The foundation says another audit in May 2015 showed Lesotho had made some progress, especially on regulatory framework, since 2013.

For instance, the Ministry of Development Planning established a Reforms Unit. In addition the government has also established a Cabinet sub-committee to lead the implementation of the investment reforms.

The PSFL however says the reforms unit and a cabinet sub-committee are not enough to start getting the reforms moving.

“It is critical that the Cabinet Sub Committee becomes operational as soon as possible to give impetus to the whole process,” the foundation says. “Lesotho needs to continue focusing on quick wins (low hanging fruits), building strategic linkages amongst ministries and with the private sector, and communicating reforms to the public.”
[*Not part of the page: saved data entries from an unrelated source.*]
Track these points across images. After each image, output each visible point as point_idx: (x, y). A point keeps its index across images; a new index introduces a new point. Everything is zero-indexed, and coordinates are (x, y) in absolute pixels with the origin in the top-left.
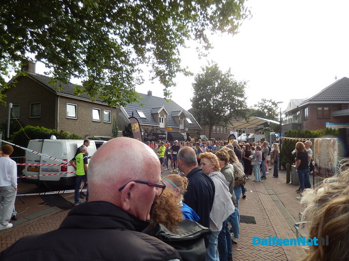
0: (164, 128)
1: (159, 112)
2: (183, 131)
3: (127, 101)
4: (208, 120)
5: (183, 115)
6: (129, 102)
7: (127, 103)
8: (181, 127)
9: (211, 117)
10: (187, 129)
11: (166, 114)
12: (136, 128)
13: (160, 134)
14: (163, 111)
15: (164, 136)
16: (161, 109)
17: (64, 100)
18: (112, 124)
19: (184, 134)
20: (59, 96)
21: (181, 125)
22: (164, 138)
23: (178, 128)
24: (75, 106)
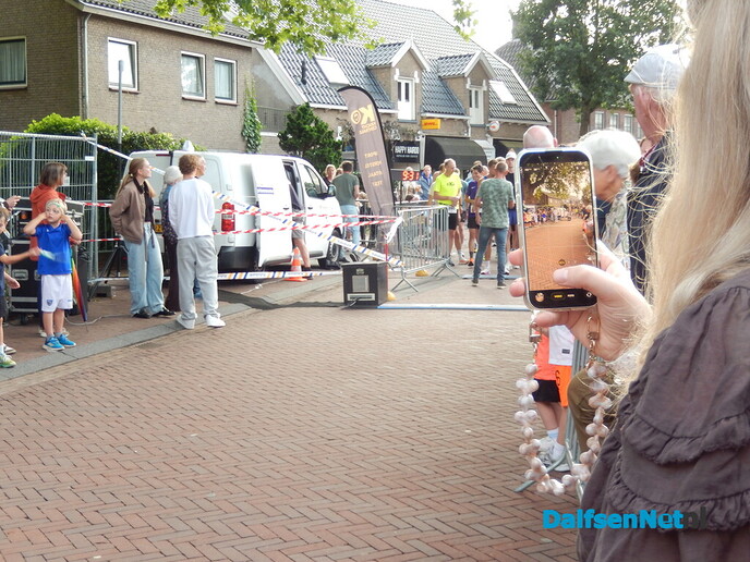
0: (412, 123)
1: (395, 60)
2: (483, 129)
3: (329, 34)
4: (574, 88)
5: (481, 73)
6: (335, 37)
7: (327, 40)
8: (475, 116)
9: (587, 80)
10: (496, 125)
11: (421, 68)
12: (364, 121)
13: (398, 143)
14: (410, 59)
15: (412, 150)
16: (403, 51)
17: (100, 28)
18: (241, 108)
19: (487, 145)
20: (87, 14)
21: (472, 110)
22: (413, 160)
23: (464, 122)
24: (130, 46)
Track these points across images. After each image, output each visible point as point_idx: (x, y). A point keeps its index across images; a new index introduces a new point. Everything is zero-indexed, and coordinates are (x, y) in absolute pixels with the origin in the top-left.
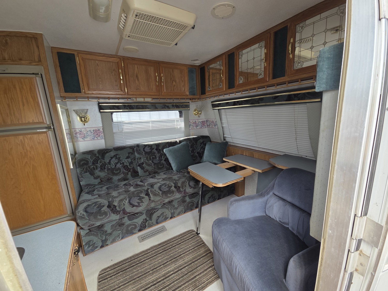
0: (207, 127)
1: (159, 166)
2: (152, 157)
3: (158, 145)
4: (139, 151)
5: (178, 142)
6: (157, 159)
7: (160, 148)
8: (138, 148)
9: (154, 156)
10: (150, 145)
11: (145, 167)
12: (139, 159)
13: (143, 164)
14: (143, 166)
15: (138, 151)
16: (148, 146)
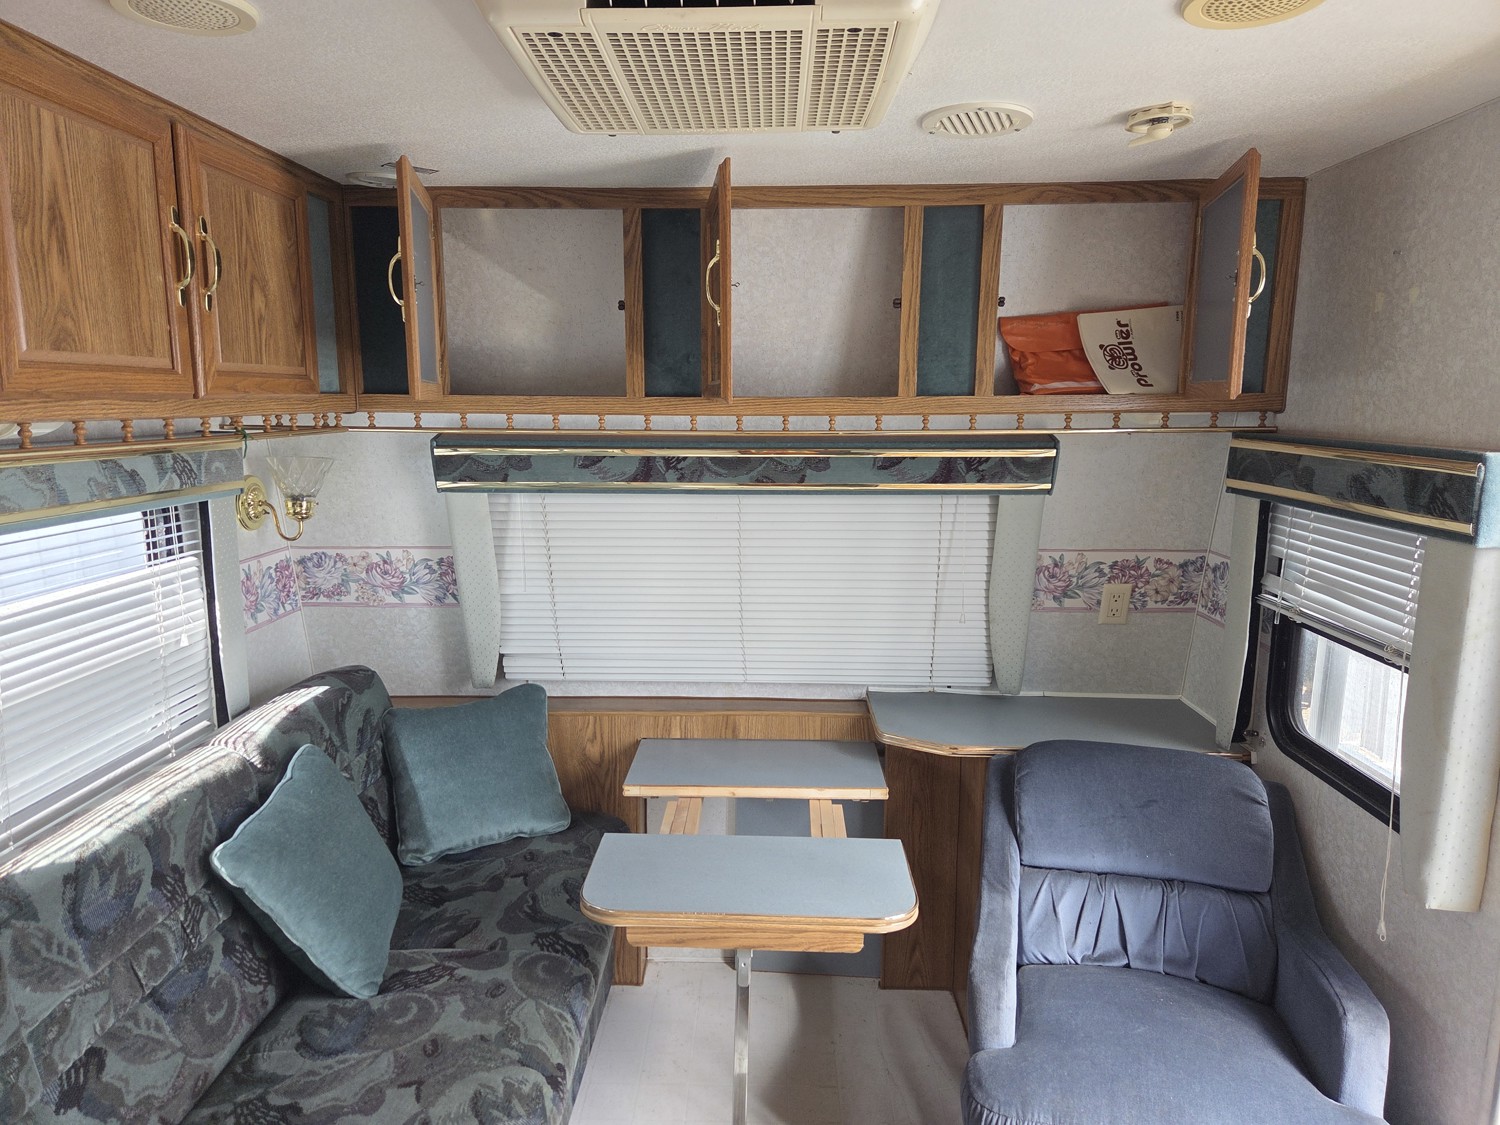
0: (300, 602)
1: (203, 1016)
2: (144, 961)
3: (153, 834)
4: (44, 953)
5: (256, 760)
6: (177, 959)
7: (177, 856)
8: (33, 924)
9: (154, 952)
10: (108, 859)
11: (126, 1081)
12: (60, 1033)
13: (101, 1067)
14: (106, 1077)
15: (38, 952)
16: (95, 876)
The PSFL also noted the following:

  • There is a major problem of silo or fragmented approach to reforms. Ministries and implementing agencies are clearly not working together. Some Ministries have not taken reforms into their work program, resulting in slow implementation.
  • There is a need to budget for the implementation of the reforms.
  • There are still a lot of policies at drafting stage that need to be fast-tracked to expedite the reforms.
  • Despite the marked progress with implementation of the ASYCUDA program at borders in Lesotho, there are major problems at the borders where the ACYCUDA program is being piloted. These need to be addressed before the program is rolled to other border posts.
  • There is a need to capacitate, properly resource and empower the reforms staff in the Ministry of Development Planning to enable them to effectively deliver on their mandate.
  • There is a lack of a targeted reforms communication program both within implementing Ministries or agencies and with the public.
  • The pace at which reforms are implemented is very slow and many processes and procedures are still manual, inhibiting faster turnaround times.
  • There is still a need to solicit buy-in from the leadership and political fraternity as regulatory reforms would not succeed without adequate support from the top.
  • There is not much partnership between the public and private sector.
  • There is a lack of a proper monitoring and evaluation framework for the reforms.
  • Lesotho needs to have a specific ranking target and a clear timeframe to achieve the targeted movement on the rankings.